> **TEXT EXTRACT**:
++++

Computer chess and the 50‑move rule
I bought my first chess computer in 1979. It was a Chess Challenger 7 and it cost me £95, which is about £470 (US $600) at today’s prices. Its playing strength was around 1200 on the Elo rating system, not much above beginner standard. Housed in flimsy plastic, it was the size, shape and weight of a tray of chocolates and about as fragile. Now in 2024 you can get chess software free on the Internet that, when run on an ordinary personal computer, is far stronger than the world’s strongest human players under tournament conditions. Computer chess has come of age.
In modern computer chess there is a division of duties between two separate pieces of software: the clever bit and the pretty bit. The clever bit is the chess engine: you can’t see it, but it works behind the scenes analysing positions and recommending moves. The pretty bit is the chess GUI (graphical user interface), which displays the position and the moves and takes moves from the user. Whenever the user asks the computer for a move, the chess GUI communicates with the chess engine through a standard protocol, and plays the move that the chess engine recommends. Chess GUIs and strong chess engines are both available free on the Internet.
Chess engines have come of age, but in one respect they are still like juniors. They don’t like endings. The techniques they employ, like tree searching and position evaluation, don’t work so well in endings. To play an ending well you need to formulate a plan, and attempts to create chess engines that formulate plans have not been very successful.
So wouldn’t it be splendid if a chess engine could consult a library that told it with certainty the best move to play in every conceivable endgame position with at most, say, 7 pieces?
Well, nowadays it can. The library is called a tablebase. A 5‑piece tablebase, for example, catalogues all positions with 5 pieces, including the two kings and including any pawns. Tablebases for 3, 4, 5, 6 and 7 pieces can be downloaded free on the Internet. Their size increases rapidly with the number of pieces. The Syzygy 5‑piece tablebase occupies 1 gigabyte of hard disc space, the 6‑piece tablebase 149 gigabytes, and the 7‑piece tablebase 18 terabytes. Of course many endings have more than 7 pieces, but a chess engine playing an ending with more than 7 pieces needs to evaluate positions that may arise after further captures, and in doing so it may make valuable use of its tablebases for 7 pieces and fewer.

++++

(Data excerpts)
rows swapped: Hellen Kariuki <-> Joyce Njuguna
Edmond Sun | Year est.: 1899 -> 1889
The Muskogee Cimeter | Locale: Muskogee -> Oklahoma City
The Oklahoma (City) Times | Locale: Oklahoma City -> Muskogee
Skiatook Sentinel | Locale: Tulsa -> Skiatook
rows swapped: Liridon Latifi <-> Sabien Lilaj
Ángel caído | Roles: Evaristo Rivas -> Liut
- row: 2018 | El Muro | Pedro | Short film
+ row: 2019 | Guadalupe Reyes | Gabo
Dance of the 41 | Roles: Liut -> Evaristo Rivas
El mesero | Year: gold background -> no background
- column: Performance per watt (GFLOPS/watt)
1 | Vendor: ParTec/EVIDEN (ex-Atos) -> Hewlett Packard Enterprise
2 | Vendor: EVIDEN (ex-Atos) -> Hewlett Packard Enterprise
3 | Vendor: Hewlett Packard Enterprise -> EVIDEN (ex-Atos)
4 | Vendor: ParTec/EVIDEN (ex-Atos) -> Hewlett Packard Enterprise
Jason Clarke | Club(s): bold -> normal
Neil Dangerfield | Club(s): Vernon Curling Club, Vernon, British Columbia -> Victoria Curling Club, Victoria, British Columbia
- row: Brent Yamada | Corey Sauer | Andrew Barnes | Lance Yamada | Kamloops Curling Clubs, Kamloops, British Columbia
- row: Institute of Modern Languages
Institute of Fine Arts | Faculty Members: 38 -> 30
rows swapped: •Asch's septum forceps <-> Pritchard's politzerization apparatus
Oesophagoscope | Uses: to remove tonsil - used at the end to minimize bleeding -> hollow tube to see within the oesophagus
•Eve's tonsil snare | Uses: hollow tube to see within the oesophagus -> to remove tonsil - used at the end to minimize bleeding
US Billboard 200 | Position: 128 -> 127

++++

> **TASK INSTRUCTIONS**:
1. According to the computer chess text, why can tablebases for 7 pieces and fewer still be useful to a chess engine playing an ending with more than 7 pieces?
2. Translate this sentence from the computer chess text into Spanish: "Chess GUIs and strong chess engines are both available free on the Internet."

> **REPLIES**:
1. Such an engine has to evaluate positions that may arise after further captures. In doing that evaluation, it can make valuable use of its tablebases for 7 pieces and fewer.

2. Tanto las interfaces gráficas de ajedrez como los motores de ajedrez potentes están disponibles gratis en Internet.